There are a few things I do these days to increase my will-power. Working out
at gym does wonders for my endorphins and dopamine, the neuro transmitters
that get shit done. reddit.com/r/fitness has a great FAQ on how to get started
with that. Eating healthy, and ensuring you get all the nutrients your body
needs to grow and adapt. Eat lots of eggs, fish, fish oil, anything with
choline in it. Get lots of good sleep (which should not be hard). You need
more sleep at that age, 10 hours is good.

The key thing is to notice the disconnect between mind and body, and work on
improving your body mechanics so that it is aligned with your minds purpose. A
particular problem I struggled with for most of my post teenage years was what
I would call "neophilia" an obsession with something new. I moved from thing
to thing never being satisfied. Satisfaction from hard work has to be
imprinted through experience. The sense of accomplishment you get from
achieving your goals (you have some right?) is something you want to nurture.

------
ttran08
Go and give money to a couple homeless people (choose wisely). This will help
you in several ways. It's good karma, it gives you a sense of purpose and it
will remind you of how lucky you are to have food and shelter. ;)
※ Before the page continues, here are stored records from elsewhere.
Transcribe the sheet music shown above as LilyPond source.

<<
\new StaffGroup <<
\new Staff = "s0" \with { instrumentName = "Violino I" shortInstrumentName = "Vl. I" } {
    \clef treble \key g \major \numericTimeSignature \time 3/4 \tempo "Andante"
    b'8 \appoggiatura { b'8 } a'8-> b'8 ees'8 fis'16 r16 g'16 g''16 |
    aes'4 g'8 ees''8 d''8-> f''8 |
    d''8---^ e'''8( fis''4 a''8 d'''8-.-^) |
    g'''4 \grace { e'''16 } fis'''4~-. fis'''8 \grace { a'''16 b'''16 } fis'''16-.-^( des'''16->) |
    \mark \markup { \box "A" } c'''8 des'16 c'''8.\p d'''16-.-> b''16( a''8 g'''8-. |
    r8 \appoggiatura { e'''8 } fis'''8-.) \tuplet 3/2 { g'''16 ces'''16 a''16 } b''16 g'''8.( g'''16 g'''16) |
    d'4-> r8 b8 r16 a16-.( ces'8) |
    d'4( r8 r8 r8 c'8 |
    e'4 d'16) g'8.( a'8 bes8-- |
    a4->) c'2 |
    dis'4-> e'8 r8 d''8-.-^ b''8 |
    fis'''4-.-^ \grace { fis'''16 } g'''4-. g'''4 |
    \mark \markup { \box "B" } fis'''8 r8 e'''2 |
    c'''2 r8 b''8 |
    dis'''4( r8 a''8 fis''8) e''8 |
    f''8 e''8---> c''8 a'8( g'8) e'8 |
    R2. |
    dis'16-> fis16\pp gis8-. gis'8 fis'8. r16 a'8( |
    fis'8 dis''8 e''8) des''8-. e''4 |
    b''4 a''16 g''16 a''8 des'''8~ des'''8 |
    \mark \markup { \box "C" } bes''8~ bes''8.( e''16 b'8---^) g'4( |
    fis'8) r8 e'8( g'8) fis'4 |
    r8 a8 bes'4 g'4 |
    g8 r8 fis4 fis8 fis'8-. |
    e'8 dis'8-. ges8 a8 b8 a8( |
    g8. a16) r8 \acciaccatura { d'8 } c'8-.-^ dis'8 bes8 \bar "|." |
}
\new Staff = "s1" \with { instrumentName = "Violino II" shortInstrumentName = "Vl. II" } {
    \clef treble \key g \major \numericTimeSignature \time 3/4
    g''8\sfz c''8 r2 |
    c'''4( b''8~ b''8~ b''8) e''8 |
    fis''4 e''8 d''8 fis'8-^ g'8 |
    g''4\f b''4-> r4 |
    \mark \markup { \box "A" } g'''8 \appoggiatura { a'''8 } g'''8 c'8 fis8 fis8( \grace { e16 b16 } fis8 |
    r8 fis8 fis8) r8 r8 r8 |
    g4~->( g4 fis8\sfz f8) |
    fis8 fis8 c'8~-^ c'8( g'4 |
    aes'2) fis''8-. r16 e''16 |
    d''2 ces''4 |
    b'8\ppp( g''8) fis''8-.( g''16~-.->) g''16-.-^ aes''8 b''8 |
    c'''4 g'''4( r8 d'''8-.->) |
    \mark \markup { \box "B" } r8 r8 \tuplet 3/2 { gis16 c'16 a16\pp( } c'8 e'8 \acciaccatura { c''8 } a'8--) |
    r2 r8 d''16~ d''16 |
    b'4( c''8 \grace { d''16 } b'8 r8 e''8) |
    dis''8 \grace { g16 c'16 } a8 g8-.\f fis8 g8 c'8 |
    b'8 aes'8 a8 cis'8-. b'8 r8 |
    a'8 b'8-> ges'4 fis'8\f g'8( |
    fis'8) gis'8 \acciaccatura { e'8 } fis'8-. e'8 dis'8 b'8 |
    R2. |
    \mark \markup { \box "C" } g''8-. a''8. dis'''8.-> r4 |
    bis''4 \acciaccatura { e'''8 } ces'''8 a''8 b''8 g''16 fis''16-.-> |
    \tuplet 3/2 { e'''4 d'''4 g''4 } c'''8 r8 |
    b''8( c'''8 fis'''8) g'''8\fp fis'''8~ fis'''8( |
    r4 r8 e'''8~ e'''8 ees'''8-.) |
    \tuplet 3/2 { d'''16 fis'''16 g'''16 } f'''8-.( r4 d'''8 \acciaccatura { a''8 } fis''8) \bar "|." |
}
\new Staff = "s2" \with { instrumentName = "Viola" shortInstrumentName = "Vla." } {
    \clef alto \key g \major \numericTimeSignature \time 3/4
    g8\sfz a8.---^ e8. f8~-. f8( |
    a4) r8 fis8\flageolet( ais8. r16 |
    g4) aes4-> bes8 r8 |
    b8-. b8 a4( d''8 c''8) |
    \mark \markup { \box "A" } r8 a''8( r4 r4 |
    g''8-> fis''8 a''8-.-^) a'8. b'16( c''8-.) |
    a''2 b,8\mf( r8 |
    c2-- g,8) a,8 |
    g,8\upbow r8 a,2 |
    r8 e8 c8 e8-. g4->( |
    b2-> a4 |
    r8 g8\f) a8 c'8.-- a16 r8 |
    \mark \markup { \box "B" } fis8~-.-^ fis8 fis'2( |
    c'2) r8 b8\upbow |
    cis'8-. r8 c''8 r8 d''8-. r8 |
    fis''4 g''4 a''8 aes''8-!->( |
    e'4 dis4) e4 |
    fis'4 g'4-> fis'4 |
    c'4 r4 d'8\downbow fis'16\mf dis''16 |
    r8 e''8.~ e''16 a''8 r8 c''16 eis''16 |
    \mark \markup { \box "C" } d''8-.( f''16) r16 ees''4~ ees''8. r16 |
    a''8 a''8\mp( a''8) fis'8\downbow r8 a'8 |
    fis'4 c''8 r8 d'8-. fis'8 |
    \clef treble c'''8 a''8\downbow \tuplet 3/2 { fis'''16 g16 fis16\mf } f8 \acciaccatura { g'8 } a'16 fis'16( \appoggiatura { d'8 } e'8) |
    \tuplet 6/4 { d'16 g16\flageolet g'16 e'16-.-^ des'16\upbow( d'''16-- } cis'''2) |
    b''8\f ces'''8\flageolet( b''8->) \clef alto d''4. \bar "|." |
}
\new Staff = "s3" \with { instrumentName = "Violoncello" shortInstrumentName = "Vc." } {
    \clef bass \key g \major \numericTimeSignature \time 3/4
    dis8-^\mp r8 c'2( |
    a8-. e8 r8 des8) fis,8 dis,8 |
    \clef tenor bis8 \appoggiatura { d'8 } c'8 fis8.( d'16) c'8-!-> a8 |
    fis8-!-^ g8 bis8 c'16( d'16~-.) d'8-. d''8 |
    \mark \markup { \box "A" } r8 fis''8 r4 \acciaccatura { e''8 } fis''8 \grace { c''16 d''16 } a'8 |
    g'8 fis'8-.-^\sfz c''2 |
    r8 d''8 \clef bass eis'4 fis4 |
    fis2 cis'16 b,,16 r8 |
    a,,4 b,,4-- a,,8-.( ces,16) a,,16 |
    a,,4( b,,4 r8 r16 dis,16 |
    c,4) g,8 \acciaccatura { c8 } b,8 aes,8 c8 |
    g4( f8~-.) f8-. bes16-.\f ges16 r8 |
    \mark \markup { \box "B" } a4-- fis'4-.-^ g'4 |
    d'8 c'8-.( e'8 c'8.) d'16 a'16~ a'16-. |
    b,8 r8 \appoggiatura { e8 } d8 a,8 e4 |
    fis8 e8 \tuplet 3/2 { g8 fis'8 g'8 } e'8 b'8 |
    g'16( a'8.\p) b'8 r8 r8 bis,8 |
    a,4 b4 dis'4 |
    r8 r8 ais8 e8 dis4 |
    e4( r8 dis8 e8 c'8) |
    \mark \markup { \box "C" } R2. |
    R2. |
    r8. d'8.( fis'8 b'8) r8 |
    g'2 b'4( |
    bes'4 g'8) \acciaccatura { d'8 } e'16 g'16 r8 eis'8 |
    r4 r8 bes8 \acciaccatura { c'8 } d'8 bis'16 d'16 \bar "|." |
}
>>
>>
After that, you should go to a coffee shop and work or do some planning if you
need to. You're so lucky you can code. I'm barely learning html and css.
_sigh_

------
bricestacey
It sounds like you have a very unhealthy attitude toward interpersonal
relationships. I'd suggest you dwell on the issue some more and embrace any
changes that may be happening.

When I was in high school, I started paying more attention to others around
that time to the detriment of some of my own interests. It's not the end of
the world so long as you never forget who you are.

------
maxdemarzi
Your first burnout <http://en.wikipedia.org/wiki/Burnout_(psychology)> . Time
to take a vacation, let loose and release whatever is stressing you out. Go
meet interesting people and connect.

------
szany
By being around truly inspired/motivated people (peers especially). The
attitude is contagious.

------
dstein
You're not in the real world yet, and coding an iphone app for fun and you're
whining about being burned out? C'mon.